No snow, no worries

Restrictions remain likely, but Ladysmith doesn’t rely on snowpack for its water supply

Ladysmith director of infrastructure John Manson says the Holland Lake reservoir is at full capacity regardless of lack of snowpack.

Ladysmith director of infrastructure John Manson says the Holland Lake reservoir is at full capacity regardless of lack of snowpack.

That dusting of snow that appeared on the mountains earlier this month got some water watchers excited.

But not the Town of Ladysmith.

The lack of snowpack that has communities all over the island bracing for a dry summer is largely irrelevant here, according to the town’s director of infrastructure services.

The Holland Lake reservoir was full Jan. 1. The town can’t store any more water. Our current issue, according to John Manson, is not rainfall, nor snowpack, it’s storage capacity.

Conservation measures are — and will likely continue to be — necessary every spring until we raise the dam.

“Holland Lake is at 500 metres. In the greater scheme of things that’s very low. We don’t typically rely on a lot of snowpack,” Manson said. “When you talk about snowpack, it doesn’t matter if we get less snowpack. It’s been a pretty average year for rain.”

Raising the dam 1.5 meters as a way to increase storage is part of about $35-40 million in water system improvements staff feel is needed over the next 10 years.

A majority of Town officials consider raising the dam to be our highest infrastructure priority.
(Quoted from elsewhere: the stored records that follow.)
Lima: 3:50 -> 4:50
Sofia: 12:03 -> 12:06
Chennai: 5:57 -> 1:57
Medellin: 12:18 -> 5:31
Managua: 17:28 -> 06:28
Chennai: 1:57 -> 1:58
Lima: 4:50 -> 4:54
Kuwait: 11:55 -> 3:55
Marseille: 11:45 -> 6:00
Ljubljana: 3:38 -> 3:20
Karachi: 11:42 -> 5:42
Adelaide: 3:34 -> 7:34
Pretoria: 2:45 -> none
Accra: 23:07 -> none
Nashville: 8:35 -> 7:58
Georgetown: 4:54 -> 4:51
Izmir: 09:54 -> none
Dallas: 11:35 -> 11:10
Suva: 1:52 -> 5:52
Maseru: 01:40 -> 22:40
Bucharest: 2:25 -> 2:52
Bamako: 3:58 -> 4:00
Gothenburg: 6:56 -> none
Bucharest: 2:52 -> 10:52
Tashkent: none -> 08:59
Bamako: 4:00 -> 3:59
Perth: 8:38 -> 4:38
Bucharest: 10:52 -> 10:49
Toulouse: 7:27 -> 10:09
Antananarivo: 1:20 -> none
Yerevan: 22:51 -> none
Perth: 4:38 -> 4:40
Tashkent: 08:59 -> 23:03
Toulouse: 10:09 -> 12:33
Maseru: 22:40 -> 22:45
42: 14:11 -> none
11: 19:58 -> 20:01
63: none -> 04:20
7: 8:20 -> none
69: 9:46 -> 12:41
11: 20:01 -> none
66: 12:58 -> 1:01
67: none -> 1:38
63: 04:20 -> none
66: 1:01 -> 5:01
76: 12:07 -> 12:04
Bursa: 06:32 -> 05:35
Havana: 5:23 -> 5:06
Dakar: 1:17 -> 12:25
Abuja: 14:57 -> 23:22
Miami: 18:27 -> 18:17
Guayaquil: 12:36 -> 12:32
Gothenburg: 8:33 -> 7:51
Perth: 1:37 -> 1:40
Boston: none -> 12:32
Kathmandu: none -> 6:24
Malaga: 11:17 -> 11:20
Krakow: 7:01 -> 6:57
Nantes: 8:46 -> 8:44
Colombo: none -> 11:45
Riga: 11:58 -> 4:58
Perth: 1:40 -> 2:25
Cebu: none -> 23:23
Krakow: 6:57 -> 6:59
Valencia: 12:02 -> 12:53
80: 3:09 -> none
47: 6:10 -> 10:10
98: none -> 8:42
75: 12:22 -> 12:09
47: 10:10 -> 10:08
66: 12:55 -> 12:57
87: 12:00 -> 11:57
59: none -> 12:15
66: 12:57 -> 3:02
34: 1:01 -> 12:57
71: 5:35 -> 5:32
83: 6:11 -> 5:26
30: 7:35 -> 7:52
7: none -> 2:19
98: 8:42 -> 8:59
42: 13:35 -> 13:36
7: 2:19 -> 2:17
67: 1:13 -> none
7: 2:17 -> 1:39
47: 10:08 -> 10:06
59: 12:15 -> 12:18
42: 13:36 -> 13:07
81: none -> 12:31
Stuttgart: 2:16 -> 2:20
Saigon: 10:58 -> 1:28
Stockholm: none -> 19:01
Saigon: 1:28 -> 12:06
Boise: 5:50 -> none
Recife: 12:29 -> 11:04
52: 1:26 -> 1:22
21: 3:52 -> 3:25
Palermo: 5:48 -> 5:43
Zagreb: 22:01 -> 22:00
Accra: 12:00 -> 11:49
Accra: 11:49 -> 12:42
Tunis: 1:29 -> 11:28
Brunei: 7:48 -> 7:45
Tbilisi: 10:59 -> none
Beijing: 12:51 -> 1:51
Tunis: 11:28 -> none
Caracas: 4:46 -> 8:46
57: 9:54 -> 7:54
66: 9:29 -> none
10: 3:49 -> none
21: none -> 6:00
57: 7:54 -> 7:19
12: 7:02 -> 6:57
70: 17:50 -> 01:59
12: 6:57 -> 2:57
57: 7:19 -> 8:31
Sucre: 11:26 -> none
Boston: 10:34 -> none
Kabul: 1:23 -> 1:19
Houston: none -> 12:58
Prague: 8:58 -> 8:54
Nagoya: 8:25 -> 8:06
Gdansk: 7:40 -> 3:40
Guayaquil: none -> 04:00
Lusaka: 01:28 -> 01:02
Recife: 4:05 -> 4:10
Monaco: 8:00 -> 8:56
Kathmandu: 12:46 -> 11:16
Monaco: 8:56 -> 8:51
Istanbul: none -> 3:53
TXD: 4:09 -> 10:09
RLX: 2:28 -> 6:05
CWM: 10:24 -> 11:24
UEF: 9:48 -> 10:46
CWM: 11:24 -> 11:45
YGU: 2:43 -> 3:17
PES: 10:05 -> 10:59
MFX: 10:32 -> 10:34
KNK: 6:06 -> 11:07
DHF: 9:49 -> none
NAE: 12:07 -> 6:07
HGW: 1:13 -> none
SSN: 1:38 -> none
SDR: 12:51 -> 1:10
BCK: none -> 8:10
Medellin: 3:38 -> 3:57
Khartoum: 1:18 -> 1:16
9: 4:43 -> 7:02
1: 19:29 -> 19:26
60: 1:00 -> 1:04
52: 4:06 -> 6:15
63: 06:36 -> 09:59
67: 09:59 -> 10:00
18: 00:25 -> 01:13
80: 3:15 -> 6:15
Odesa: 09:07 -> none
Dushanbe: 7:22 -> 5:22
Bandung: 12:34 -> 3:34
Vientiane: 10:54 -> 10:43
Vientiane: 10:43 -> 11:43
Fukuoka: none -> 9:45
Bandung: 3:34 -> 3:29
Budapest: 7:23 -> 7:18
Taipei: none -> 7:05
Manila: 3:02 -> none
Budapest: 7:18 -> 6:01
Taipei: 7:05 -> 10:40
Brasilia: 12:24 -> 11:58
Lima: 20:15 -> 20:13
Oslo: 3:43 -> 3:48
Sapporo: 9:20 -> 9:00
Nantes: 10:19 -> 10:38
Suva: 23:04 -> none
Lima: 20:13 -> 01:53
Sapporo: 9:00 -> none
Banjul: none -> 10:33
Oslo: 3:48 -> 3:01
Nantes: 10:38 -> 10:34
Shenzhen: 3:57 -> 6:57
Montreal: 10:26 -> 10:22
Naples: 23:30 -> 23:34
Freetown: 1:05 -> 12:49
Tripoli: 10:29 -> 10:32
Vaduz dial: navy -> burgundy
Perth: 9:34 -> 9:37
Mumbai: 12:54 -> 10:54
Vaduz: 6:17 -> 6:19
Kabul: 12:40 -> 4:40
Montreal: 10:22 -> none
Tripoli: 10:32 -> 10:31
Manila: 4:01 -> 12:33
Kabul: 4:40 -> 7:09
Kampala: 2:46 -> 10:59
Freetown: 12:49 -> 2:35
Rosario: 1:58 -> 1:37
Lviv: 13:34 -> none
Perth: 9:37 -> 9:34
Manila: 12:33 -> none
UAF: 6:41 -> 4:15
But provincial regulations governing uncovered community water supplies mean a $10 million filtration plant has to happen first.

In the meantime, Manson said the town is ready for whatever Mother Nature brings this summer.

As long as the rains continue, the town typically draws only from Chicken Ladder in order to preserve what’s in Holland Lake. Stocking Lake, our secondary source, was nearly full as well.

Manson said he expects the Town to announce a comprehensive schedule of water restrictions by early May. It will be done in conjunction with North Cowichan, Lake Cowichan and the Cowichan Valley Regional District in order to make regulations consistent throughout the regional district.

“The Cowichan Valley all got together at a staff level to co-ordinate the restrictions so it is consistent,” Manson said.

Early restrictions will likely limit watering to seven or eight hours a week, then escalate as necessary.

“People don’t tend to water until June anyway, so it’s more an educational thing.”

Manson said the people of Ladysmith continue to do a good job of conserving water. Even with last year’s dry conditions, the level of Holland Lake only dropped to about 50 percent.

“We are one of the lowest consumers of water. We’ve been leaders in terms of water consumption — way ahead for B.C.”

The town continues to offer a rebate program to encourage homeowners to install low-flush toilets. Low-flow washing machines are also encouraged, as well as paying attention to any water being wasted down the drain through regular day-to-day use.

Rainwater and gray water collection can help, but for Manson the biggest thing he encourages people to watch out for is unnecessary irrigation.

“A good watering once a week is better than bunch of little ones,” he said. “Don’t just put your sprinklers on and let them go.”